Alice Hoffman's entertaining rumination on the frozen evolution of fictional characters from her latest novel ("While We Waltz Off on Book Tour," June 19) was no doubt intended to provide an insight into the creative process. But it casts false light on the lives of most authors.

At the risk of discouraging aspiring writers (but in the interest of correcting false impressions with the book-buying public), let me set the record straight: While Hoffman claims that "everyone tours, illustrious authors and first-time novelists, egomaniacs and homebodies," the facts are otherwise. Upward of 50,000 titles are published annually in this country, but no more than a few hundred authors, if that, are sent by publishers on book promotion tours. Of those who do tour, few are treated quite so luxuriously as Hoffman, with rooms in "terrific" hotels and knowledgeable, competent escorts to make everything seem effortless.
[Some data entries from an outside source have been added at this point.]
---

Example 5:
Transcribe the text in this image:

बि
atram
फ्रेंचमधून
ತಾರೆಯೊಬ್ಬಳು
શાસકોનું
My first book tour went more like this: The publisher agreed to reimburse me for the cheapest possible air fare and necessary local transportation in and between New York, Boston and Washington, D.C. I was expected to take care of everything else. Since I was a typical first-time author, I had expended my life savings to finish writing the book. So I spent nights on living room sofas of friends and acquaintances and subsisted on charity, fast food or supermarket fruit. I made over 20 media appearances, including some on network television, but none in bookstores. The publisher somehow neglected to get any copies of my book into these establishments, so people could hear me on radio, see me on TV or read about me in the newspaper--but they couldn't actually buy my book in a store.

None of the publishers of my seven subsequent books saw fit to arrange an out-of-town tour of any kind. Whatever publicity these books generated was largely due to my own efforts. And of course, it was at my own expense.